College Apps: Everything You Need to Know

Gitashri Gopalakrishnan, Assistant Editor

How Do I Even Start?

Not every student is already familiar with the college application process. I’m sure you’ve heard things like CommonApp, FAFSA, Early Action, and a litany of other random acronyms and websites. Ultimately, this article will lay out everything you need to know about applying for college and hopefully help you make better applications. 

The first thing you need to do is create your list of colleges: who is your best, most amazing top choice? And who are you okay with going to if you don’t get into any exclusive schools? Knowing which schools you’re applying to helps tremendously, as it lets you know what materials and supplements you need ahead of time, so don’t skip this step! For example, this was my list:

  • Washington University St. Louis

—Why Major, Personal Statement, 90-Second Video

  • University of Chicago

—Creative Writing Essay, Personal Statement, Why Us

  • University of Oklahoma

—Personal Statement, Why Major

Immediately afterward, create your CommonApp account. CommonApp is a website that combines hundreds of college applications into one standardized submission with two to three extra tasks for certain colleges you may send it to. 
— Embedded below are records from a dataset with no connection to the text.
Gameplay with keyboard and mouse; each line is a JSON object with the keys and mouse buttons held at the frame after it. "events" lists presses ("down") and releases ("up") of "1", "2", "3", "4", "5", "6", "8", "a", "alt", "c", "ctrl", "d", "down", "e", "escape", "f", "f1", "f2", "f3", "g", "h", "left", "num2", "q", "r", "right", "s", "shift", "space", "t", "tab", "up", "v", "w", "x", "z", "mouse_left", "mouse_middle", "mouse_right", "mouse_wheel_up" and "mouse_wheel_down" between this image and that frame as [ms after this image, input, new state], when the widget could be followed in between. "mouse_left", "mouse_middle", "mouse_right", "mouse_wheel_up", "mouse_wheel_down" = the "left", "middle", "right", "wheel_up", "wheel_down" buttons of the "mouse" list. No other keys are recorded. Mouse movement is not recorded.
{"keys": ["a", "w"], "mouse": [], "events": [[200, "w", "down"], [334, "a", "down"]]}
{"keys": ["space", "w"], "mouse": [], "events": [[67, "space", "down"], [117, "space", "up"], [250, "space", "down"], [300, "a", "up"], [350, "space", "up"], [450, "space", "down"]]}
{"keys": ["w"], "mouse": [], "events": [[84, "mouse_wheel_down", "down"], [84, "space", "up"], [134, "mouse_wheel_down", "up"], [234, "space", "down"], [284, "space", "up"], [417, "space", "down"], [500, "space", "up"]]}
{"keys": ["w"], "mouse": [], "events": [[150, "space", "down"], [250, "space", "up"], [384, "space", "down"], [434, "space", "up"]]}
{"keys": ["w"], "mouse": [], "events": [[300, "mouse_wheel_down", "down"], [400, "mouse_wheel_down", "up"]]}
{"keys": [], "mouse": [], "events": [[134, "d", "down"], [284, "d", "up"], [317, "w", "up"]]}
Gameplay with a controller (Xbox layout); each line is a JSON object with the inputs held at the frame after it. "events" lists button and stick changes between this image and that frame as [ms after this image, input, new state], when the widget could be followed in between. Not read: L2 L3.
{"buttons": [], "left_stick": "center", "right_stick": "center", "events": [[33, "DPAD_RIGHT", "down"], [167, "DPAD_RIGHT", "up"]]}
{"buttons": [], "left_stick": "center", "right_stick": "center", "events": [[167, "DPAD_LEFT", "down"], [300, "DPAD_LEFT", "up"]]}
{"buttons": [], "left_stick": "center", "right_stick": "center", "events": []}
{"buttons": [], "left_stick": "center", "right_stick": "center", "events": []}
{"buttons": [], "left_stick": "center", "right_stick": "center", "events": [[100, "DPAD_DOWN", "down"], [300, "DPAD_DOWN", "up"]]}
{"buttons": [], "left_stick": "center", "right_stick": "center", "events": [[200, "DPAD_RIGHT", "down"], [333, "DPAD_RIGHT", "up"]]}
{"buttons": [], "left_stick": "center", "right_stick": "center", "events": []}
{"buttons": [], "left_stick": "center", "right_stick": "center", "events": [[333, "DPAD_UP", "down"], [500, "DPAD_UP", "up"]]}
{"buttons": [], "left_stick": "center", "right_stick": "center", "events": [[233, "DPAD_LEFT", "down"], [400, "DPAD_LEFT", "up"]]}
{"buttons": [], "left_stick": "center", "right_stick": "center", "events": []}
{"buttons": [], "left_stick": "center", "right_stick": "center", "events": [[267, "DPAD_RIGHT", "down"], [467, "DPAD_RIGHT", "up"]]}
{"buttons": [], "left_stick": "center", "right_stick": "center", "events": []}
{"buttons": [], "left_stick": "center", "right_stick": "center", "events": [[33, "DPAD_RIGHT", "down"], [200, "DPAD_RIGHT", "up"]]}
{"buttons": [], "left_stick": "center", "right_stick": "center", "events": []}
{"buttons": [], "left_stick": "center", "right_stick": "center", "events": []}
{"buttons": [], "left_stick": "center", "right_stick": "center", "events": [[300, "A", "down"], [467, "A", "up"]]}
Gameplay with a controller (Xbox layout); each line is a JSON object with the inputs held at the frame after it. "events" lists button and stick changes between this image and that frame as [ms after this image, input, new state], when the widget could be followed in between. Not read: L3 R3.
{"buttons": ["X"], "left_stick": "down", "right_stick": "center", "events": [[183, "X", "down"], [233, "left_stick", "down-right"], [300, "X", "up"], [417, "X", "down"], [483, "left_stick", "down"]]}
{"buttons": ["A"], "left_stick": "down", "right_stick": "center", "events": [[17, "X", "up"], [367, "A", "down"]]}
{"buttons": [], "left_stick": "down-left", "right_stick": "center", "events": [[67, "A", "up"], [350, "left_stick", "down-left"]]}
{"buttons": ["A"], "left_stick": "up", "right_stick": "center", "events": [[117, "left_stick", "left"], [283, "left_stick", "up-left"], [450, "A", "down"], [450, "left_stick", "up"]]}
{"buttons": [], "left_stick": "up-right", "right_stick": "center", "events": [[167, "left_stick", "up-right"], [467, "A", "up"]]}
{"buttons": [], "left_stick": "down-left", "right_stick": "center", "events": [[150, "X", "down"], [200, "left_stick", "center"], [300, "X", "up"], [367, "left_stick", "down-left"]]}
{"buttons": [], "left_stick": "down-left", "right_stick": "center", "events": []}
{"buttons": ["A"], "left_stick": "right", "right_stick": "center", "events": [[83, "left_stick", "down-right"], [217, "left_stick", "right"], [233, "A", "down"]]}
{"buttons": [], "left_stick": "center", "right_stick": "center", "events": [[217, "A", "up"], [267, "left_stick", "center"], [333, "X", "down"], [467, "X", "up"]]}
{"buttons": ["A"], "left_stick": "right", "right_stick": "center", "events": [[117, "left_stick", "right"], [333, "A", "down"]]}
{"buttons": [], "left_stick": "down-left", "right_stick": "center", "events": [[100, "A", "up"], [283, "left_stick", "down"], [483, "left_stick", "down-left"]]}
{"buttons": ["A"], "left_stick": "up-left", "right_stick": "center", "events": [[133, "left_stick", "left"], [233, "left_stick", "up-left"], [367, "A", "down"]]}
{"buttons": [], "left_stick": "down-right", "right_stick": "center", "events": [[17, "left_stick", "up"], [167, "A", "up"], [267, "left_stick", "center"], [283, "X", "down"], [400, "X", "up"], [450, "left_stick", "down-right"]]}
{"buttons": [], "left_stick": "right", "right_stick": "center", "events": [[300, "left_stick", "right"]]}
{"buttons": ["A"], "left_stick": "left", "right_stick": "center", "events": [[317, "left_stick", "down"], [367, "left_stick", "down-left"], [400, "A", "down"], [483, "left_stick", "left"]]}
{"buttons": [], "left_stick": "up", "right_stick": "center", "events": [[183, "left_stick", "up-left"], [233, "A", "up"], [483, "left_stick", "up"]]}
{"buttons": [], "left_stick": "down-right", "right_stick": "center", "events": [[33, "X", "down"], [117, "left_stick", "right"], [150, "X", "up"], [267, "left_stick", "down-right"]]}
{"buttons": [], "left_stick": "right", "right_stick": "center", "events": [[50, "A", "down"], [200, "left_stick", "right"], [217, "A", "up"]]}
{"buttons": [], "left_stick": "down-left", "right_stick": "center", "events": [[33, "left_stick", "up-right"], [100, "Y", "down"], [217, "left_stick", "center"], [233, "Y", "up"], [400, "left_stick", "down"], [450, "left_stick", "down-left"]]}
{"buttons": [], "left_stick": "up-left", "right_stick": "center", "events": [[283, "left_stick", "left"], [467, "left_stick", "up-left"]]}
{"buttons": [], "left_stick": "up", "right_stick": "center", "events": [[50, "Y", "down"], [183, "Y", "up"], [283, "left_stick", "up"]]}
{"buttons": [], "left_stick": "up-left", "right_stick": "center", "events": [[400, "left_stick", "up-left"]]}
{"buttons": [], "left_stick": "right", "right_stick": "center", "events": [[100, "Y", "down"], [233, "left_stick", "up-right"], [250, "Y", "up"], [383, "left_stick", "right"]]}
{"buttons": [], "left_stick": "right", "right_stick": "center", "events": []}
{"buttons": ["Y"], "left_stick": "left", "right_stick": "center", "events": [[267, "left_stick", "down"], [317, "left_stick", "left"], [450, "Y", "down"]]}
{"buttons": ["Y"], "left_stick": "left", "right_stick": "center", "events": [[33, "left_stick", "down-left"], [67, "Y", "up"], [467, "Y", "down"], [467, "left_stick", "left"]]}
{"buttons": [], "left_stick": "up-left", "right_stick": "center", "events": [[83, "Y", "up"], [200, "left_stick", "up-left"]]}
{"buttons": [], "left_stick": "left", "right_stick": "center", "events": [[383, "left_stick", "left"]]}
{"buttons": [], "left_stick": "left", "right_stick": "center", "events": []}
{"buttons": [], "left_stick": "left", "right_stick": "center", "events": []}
After you create the account, you need to fill out the titular CommonApp, which can take anywhere from one to twenty hours and will require you to see your transcript. Once you finish this, you’re already one step closer to Harvard. . . or UCO!

You can find a link to CommonApp here!


Personal Statement

The personal statement is the CommonApp essay that goes to each college you apply to, and always follows the same topics—this is always under 650 words. This essay must stay personal and sell yourself as the student that you are; it is not a resumé or a place to list off your accomplishments. It is narrative—a story. The more unique, the better. You could write about something silly or serious: the time you lost your favorite pair of socks or the time you experienced a death, but make it show something. 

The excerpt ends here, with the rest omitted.